====== SUPPLIED DATA ======

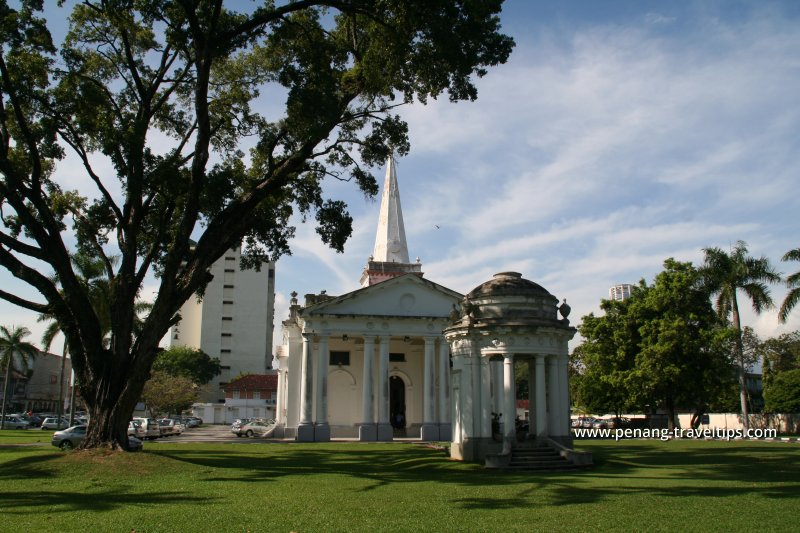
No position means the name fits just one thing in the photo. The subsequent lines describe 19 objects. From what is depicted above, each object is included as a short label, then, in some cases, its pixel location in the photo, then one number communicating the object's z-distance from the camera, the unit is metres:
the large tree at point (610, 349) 38.69
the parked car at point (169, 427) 41.47
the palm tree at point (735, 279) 38.00
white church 20.23
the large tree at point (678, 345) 36.28
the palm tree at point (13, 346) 54.30
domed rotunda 19.98
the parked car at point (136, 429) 33.93
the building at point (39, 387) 91.12
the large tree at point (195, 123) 19.38
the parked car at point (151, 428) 37.89
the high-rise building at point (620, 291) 131.00
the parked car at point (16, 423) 56.11
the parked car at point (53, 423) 51.06
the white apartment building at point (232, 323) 88.81
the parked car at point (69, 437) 28.05
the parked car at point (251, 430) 43.06
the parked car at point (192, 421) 64.19
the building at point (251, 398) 69.50
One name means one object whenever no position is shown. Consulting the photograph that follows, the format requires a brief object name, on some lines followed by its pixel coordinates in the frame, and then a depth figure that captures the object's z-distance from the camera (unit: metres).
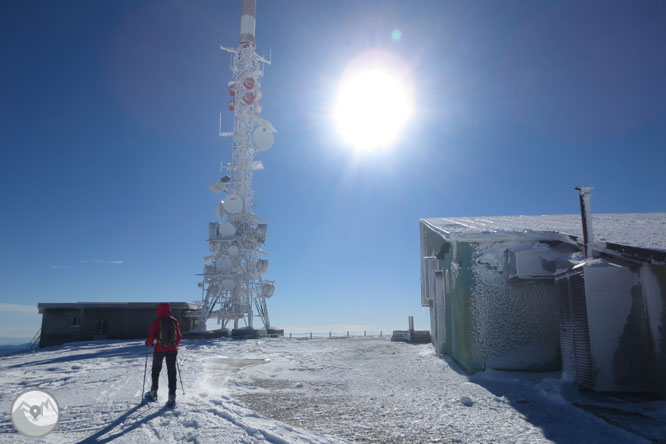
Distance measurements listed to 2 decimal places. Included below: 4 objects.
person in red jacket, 7.01
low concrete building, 27.39
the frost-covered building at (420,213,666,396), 7.41
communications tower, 29.73
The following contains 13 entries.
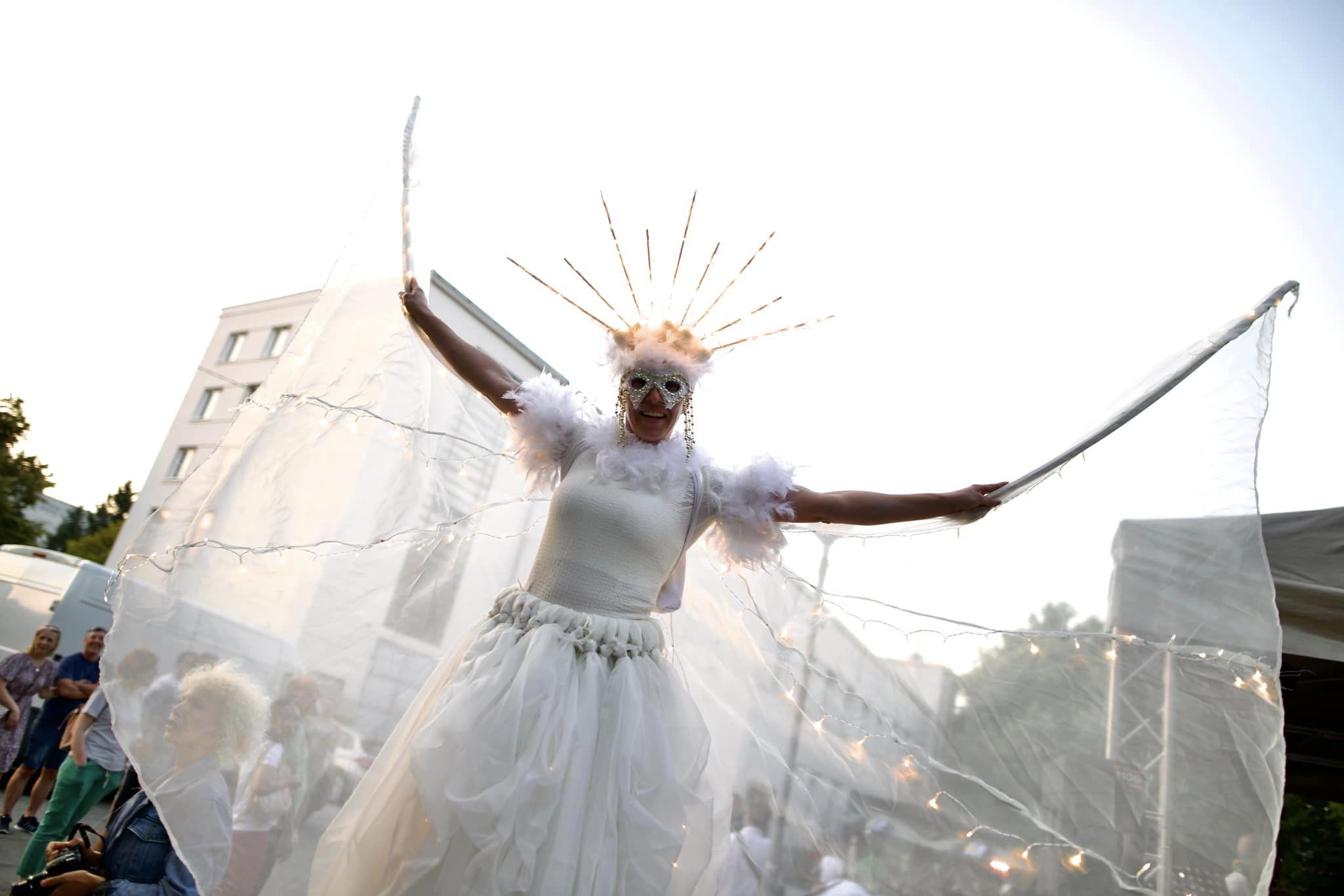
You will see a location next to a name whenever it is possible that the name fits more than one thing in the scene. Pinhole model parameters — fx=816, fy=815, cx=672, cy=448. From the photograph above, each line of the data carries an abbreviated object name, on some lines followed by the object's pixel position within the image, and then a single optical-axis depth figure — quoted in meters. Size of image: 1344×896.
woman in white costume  1.45
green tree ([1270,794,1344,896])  15.30
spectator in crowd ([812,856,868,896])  1.96
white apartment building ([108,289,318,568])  21.84
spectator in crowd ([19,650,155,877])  3.43
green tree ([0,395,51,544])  19.44
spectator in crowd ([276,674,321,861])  1.77
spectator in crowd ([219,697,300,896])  1.69
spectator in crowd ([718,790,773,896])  1.88
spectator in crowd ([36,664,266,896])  1.70
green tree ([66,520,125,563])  32.00
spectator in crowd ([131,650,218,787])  1.77
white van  7.87
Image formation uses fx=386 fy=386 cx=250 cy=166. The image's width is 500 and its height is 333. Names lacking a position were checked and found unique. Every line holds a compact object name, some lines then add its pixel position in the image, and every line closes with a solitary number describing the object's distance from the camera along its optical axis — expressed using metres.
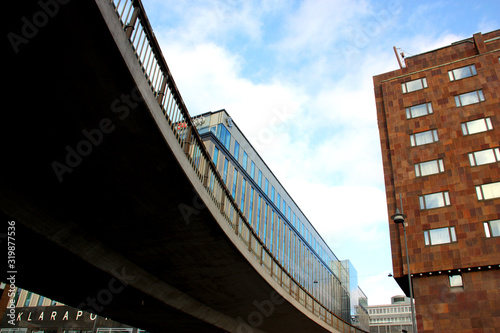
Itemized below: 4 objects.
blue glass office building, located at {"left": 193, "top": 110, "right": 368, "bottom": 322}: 45.65
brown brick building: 26.91
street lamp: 20.77
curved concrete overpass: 6.47
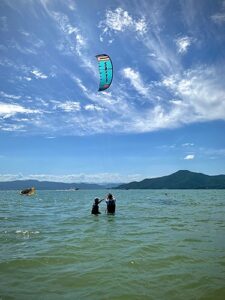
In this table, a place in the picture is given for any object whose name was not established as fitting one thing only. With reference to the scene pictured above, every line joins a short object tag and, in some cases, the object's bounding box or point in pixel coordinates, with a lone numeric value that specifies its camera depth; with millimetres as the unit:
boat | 73552
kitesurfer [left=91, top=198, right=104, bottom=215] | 20231
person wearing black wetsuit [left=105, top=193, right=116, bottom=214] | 20164
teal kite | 13636
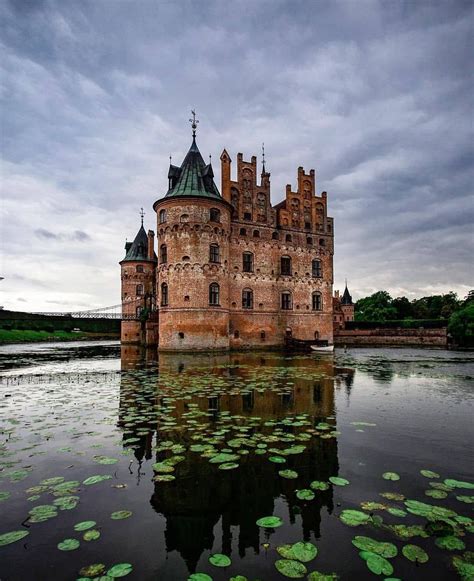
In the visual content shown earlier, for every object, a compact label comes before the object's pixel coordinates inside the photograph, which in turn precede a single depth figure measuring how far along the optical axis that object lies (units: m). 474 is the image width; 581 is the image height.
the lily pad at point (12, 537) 3.41
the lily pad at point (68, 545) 3.31
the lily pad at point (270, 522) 3.72
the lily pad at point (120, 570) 2.97
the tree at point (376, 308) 90.38
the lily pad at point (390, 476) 4.88
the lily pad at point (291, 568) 2.99
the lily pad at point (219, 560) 3.16
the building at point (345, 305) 67.15
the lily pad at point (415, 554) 3.13
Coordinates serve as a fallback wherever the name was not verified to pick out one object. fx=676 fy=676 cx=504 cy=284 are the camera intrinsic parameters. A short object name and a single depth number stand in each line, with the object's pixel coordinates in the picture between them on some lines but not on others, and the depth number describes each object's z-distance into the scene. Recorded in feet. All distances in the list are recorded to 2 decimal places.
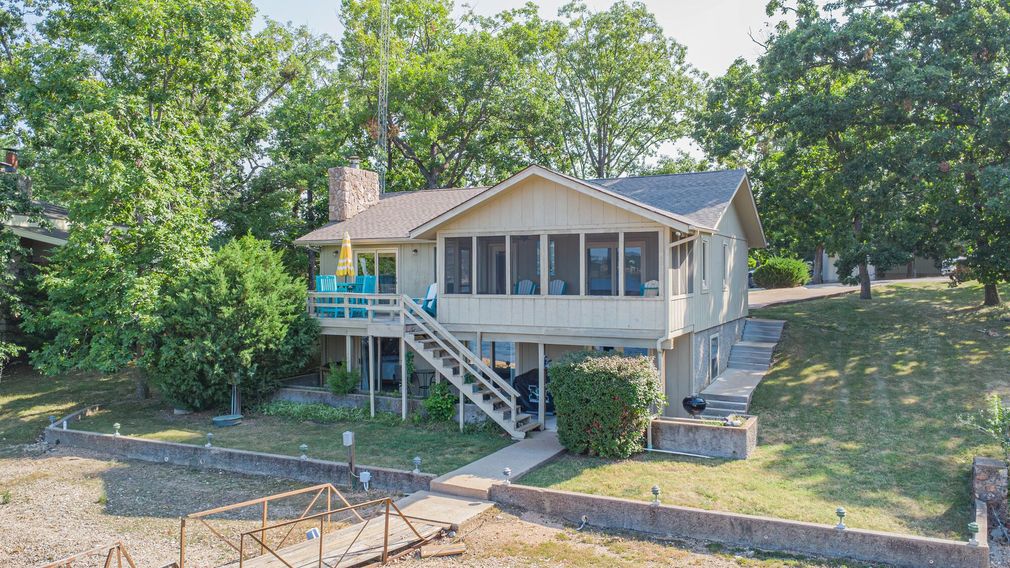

======

HOW TO COMPLETE THIS TASK:
Only the lines above from the one containing "the frost-covered building" through the one containing "white apartment building ([108,289,318,568])" should be returned, verbatim and inclusive, with pictures excluded.

SOLUTION:
the frost-covered building at (420,213,666,396), 7.41
communications tower, 29.73
The following contains 13 entries.
You will see a location next to a name whenever it is possible that the name fits more than one thing in the scene. Pinhole model parameters — fx=816, fy=815, cx=672, cy=448. From the photograph above, each line of the data carries an abbreviated object name, on some lines followed by the object's pixel position within the image, and then a single optical-axis depth figure — quoted in meters. Size of image: 1344×896.
woman in white costume  1.45
green tree ([1270,794,1344,896])  15.30
spectator in crowd ([812,856,868,896])  1.96
white apartment building ([108,289,318,568])  21.84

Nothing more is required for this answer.